_YOUR TASK:_
Reproduce the records below; each should match the original exactly.

_EXERCISE INPUT:_

☆ ☆ ☆ ☆ ☆ ☆ ☆

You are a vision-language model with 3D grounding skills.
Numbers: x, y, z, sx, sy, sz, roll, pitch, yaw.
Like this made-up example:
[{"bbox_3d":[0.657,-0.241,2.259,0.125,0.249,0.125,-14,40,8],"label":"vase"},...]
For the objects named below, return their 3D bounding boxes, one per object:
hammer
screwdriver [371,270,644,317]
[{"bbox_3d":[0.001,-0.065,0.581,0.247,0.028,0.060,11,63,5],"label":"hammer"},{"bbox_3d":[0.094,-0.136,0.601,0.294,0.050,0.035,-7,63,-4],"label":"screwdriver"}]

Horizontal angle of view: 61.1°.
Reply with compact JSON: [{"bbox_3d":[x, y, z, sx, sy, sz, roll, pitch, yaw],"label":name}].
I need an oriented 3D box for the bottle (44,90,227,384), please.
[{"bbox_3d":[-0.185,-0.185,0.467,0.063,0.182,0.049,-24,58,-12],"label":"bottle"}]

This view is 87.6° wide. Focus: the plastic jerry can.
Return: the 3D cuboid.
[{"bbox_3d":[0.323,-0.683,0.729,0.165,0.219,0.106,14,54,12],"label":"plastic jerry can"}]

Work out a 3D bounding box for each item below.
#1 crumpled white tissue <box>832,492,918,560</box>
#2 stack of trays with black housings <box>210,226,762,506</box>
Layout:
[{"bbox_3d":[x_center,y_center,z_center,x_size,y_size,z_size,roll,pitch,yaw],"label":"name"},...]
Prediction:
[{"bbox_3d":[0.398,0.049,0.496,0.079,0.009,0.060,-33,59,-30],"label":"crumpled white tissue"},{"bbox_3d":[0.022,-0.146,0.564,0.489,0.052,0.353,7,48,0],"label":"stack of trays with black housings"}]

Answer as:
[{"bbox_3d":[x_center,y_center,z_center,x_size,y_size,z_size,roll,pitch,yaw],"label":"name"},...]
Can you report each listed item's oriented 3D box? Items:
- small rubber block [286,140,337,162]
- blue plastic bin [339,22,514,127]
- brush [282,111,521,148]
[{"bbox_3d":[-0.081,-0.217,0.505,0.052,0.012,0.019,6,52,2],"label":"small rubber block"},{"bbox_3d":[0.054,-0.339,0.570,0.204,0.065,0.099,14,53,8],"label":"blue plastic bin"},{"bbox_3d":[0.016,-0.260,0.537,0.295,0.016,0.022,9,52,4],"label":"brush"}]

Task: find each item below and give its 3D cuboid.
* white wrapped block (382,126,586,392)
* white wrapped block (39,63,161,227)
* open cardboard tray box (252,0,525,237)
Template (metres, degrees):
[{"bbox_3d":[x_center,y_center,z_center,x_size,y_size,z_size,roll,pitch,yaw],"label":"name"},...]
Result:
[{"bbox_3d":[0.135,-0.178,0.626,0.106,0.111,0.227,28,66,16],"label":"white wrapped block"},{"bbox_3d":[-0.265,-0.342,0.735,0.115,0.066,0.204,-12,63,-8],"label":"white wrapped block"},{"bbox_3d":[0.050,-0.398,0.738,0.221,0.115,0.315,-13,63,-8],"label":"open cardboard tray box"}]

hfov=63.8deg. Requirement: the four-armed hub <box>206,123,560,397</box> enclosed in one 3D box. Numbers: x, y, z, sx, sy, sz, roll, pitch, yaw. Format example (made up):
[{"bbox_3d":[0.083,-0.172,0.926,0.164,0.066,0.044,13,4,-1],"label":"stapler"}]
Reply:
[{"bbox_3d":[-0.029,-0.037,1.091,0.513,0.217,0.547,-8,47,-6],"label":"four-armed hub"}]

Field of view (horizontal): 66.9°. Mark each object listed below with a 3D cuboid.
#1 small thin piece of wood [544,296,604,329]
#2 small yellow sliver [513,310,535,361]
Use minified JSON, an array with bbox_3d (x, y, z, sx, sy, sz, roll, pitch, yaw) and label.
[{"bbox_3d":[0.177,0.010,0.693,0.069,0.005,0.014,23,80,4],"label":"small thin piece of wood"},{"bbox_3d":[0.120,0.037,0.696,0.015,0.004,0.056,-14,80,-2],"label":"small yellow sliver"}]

☆ ☆ ☆ ☆ ☆ ☆ ☆

_TASK ANSWER:_
You are a vision-language model with 3D grounding skills.
Numbers: x, y, z, sx, sy, sz, roll, pitch, yaw.
Like this made-up example:
[{"bbox_3d":[0.657,-0.241,2.259,0.125,0.249,0.125,-14,40,8],"label":"vase"},...]
For the objects named below, return their 3D bounding boxes, one per object:
hammer
screwdriver [371,270,644,317]
[{"bbox_3d":[0.001,-0.065,0.581,0.247,0.028,0.060,11,63,5],"label":"hammer"},{"bbox_3d":[0.094,-0.136,0.601,0.294,0.050,0.035,-7,63,-4],"label":"screwdriver"}]

Horizontal angle of view: 61.1°.
Reply with compact JSON: [{"bbox_3d":[x, y, z, sx, sy, sz, roll, pitch, yaw],"label":name}].
I need an oriented 3D box for the bottle (44,90,227,384), please.
[{"bbox_3d":[-0.185,-0.185,0.467,0.063,0.182,0.049,-24,58,-12],"label":"bottle"}]

This view is 87.6° wide. Focus: the plastic jerry can.
Return: the 3D cuboid.
[{"bbox_3d":[0.323,-0.683,0.729,0.165,0.219,0.106,14,54,12],"label":"plastic jerry can"}]

Work out a 3D bounding box for each item below.
#1 crumpled white tissue <box>832,492,918,560</box>
#2 stack of trays with black housings <box>210,226,762,506</box>
Layout:
[{"bbox_3d":[x_center,y_center,z_center,x_size,y_size,z_size,roll,pitch,yaw],"label":"name"},...]
Prediction:
[{"bbox_3d":[0.398,0.049,0.496,0.079,0.009,0.060,-33,59,-30],"label":"crumpled white tissue"},{"bbox_3d":[0.022,-0.146,0.564,0.489,0.052,0.353,7,48,0],"label":"stack of trays with black housings"}]

Answer as:
[{"bbox_3d":[x_center,y_center,z_center,x_size,y_size,z_size,roll,pitch,yaw],"label":"name"},...]
Can you report each listed item's oriented 3D box? Items:
- small rubber block [286,140,337,162]
- blue plastic bin [339,22,514,127]
- brush [282,111,521,148]
[{"bbox_3d":[-0.081,-0.217,0.505,0.052,0.012,0.019,6,52,2],"label":"small rubber block"},{"bbox_3d":[0.054,-0.339,0.570,0.204,0.065,0.099,14,53,8],"label":"blue plastic bin"},{"bbox_3d":[0.016,-0.260,0.537,0.295,0.016,0.022,9,52,4],"label":"brush"}]

Task: find each item below and give its 3D cuboid.
* white wrapped block (382,126,586,392)
* white wrapped block (39,63,161,227)
* open cardboard tray box (252,0,525,237)
Template (metres, degrees):
[{"bbox_3d":[x_center,y_center,z_center,x_size,y_size,z_size,roll,pitch,yaw],"label":"name"},...]
Result:
[{"bbox_3d":[0.135,-0.178,0.626,0.106,0.111,0.227,28,66,16],"label":"white wrapped block"},{"bbox_3d":[-0.265,-0.342,0.735,0.115,0.066,0.204,-12,63,-8],"label":"white wrapped block"},{"bbox_3d":[0.050,-0.398,0.738,0.221,0.115,0.315,-13,63,-8],"label":"open cardboard tray box"}]

hfov=63.8deg. Requirement: the four-armed hub <box>206,123,560,397</box> enclosed in one 3D box. Numbers: x, y, z, sx, sy, sz, roll, pitch, yaw. Format example (made up):
[{"bbox_3d":[0.083,-0.172,0.926,0.164,0.066,0.044,13,4,-1],"label":"stapler"}]
Reply:
[{"bbox_3d":[-0.029,-0.037,1.091,0.513,0.217,0.547,-8,47,-6],"label":"four-armed hub"}]

Field of view (horizontal): 66.9°. Mark each object listed below with a 3D cuboid.
#1 small thin piece of wood [544,296,604,329]
#2 small yellow sliver [513,310,535,361]
Use minified JSON, an array with bbox_3d (x, y, z, sx, sy, sz, roll, pitch, yaw) and label.
[{"bbox_3d":[0.177,0.010,0.693,0.069,0.005,0.014,23,80,4],"label":"small thin piece of wood"},{"bbox_3d":[0.120,0.037,0.696,0.015,0.004,0.056,-14,80,-2],"label":"small yellow sliver"}]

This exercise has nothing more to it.